A year later, standing at the same spot, I watch the 18-year-old cap his first season in cars with victory in the Festival. He’s already wrapped up the British Formula Ford championship and the momentum that will take him to the Australian GP grid in just 18 months time has built up a good head of steam. Back then, it was obvious: this one was something special.

Some wrote it off as hype, but it was so much more than that. Every race Jenson was learning, at times naïve, at times too aggressive. But he’d only make each mistake once.

You could visibly track the progress each weekend – he was growing, maturing, becoming tougher. Winning.

Over the ensuing years that progress would accelerate, but the winning feeling would be replaced by a chasm of yearning. The golden boy’s career became tarnished by time and disappointment. He’d been the great young hope, the good-time playboy and then, in the flash of Lewis Hamilton’s starburst, forgotten.

But if you looked closely, Button had become exactly what he’d promised to be: ultra-smooth, fast, accomplished, professional.

A winner without the car, and thus the results, to back it up.

The toil seemed to have taken its toll last year. But with the first sniff of Brawn GP’s potential the kid I’d seen in FFord was back. In the first three races Jenson has been breathtaking on track, and has handled his sudden good fortune with grace and humour off it. Finally he knows those years of disappointment have not been wasted. Would the current World Champion be handling himself better than he is now if he’d faced a similar dose of F1 adversity? You bet he would.

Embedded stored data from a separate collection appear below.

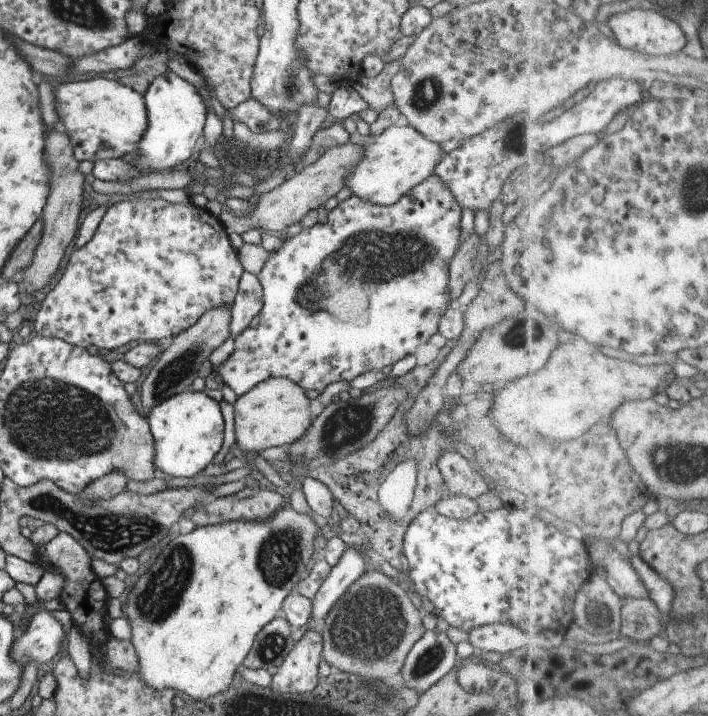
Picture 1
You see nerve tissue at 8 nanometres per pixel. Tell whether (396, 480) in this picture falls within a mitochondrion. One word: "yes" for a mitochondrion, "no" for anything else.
no

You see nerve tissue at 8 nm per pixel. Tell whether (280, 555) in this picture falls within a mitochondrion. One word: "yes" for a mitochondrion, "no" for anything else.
yes

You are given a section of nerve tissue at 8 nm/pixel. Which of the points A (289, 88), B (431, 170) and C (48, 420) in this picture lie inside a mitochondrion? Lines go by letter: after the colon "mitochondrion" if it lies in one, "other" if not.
A: mitochondrion
B: other
C: mitochondrion

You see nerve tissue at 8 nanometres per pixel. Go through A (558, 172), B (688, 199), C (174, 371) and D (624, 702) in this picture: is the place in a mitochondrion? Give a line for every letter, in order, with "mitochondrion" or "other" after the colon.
A: other
B: mitochondrion
C: mitochondrion
D: other

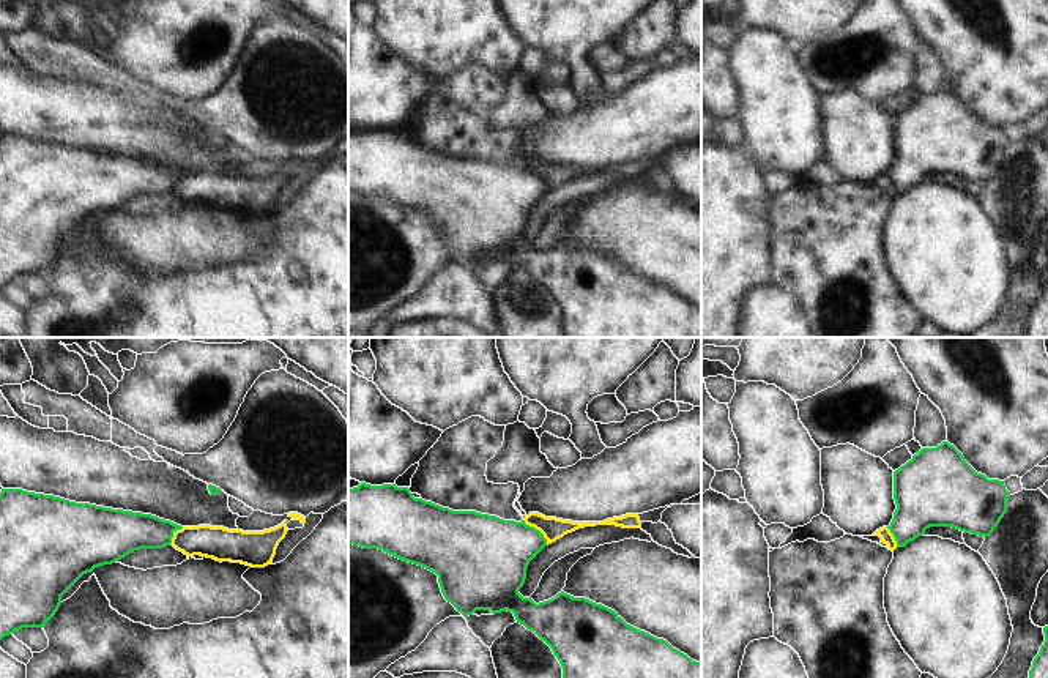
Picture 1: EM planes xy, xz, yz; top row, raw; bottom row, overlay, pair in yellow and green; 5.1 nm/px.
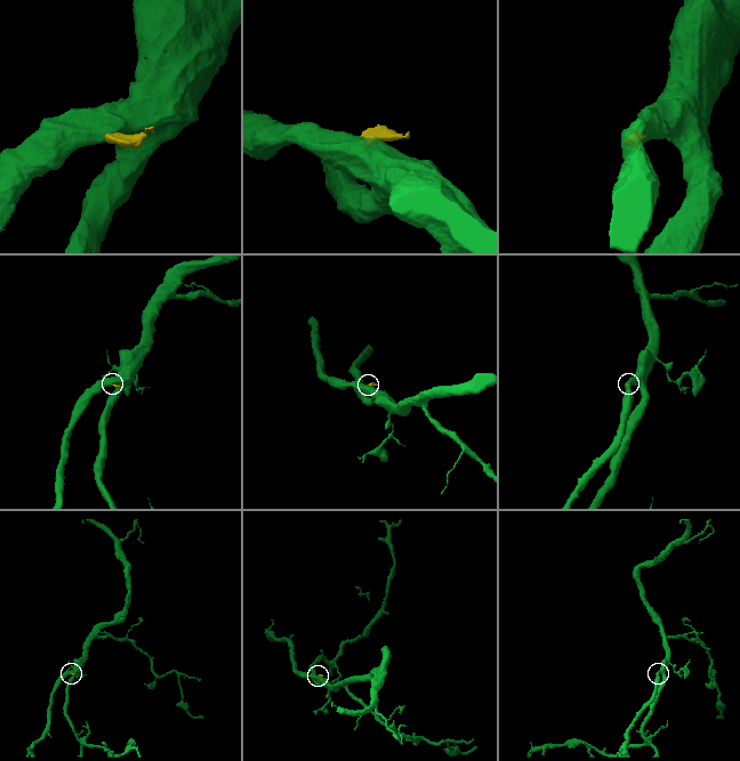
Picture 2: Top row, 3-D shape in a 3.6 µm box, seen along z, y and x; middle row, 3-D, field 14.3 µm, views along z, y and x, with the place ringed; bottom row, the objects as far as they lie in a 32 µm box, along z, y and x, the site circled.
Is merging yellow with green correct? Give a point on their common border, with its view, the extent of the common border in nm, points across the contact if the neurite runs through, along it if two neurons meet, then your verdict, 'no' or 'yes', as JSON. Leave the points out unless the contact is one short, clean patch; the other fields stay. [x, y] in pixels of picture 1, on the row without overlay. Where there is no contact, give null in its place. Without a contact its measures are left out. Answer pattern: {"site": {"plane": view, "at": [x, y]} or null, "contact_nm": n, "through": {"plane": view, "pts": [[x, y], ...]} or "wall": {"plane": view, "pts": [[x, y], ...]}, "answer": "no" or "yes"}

Despite the unfathomable implosion currently ripping McLaren apart and the daft diffuser row that should have been sorted before the season began (bigger picture not, er, pictured as usual), F1 is riding high right now. Button’s phoenix act has been a joy to watch and, dare I say it ahead of just the fourth GP of 2009, he’s more than just the winner we knew he could be: he’s driving like a champion.

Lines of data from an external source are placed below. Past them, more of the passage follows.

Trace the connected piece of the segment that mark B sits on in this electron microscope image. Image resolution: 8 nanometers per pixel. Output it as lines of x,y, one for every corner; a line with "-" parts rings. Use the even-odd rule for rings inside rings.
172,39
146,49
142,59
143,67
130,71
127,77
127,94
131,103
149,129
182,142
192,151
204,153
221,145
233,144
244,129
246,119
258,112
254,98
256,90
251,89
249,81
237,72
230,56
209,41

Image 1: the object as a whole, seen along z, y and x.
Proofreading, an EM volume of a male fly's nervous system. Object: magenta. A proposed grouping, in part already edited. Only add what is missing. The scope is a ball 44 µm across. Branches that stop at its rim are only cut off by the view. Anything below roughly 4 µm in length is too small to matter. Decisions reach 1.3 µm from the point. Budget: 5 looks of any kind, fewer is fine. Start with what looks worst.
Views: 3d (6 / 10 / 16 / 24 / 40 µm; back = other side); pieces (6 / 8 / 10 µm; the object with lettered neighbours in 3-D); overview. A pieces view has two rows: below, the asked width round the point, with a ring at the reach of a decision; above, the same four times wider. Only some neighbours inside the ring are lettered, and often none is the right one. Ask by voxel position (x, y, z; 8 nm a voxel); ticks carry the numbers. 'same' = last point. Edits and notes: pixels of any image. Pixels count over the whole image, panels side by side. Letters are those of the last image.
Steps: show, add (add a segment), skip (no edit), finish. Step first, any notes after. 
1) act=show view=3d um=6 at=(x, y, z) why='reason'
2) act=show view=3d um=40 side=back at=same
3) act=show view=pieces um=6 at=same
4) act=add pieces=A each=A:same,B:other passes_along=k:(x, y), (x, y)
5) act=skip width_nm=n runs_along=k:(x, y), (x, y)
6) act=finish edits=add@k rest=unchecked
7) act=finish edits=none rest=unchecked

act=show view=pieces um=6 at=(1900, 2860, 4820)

Vauxhall’s withdrawal for 2010 from the British Touring Car Championship, following SEAT’s pullout for this season, is sad news. The Griffin badge has been a constant symbol in the series for over 20 years and the contribution to British racing from Luton has been immense. For that Vauxhall deserves huge credit.

But its withdrawal is not necessarily a disaster for the BTCC. You could argue that having no manufacturer teams is better than having one, as is the case this year, and the quality of cars and privateer teams in 2009 is stronger than at any other time this century. The signs are that the series could flourish without works teams, just as it did during the multi-class years before we got used to big-buck manufacturer support in the 2-litre Super Touring era.

Factory teams were not needed during the days of Capris, Rover SD1s and RS500s. Perhaps they won’t be missed now.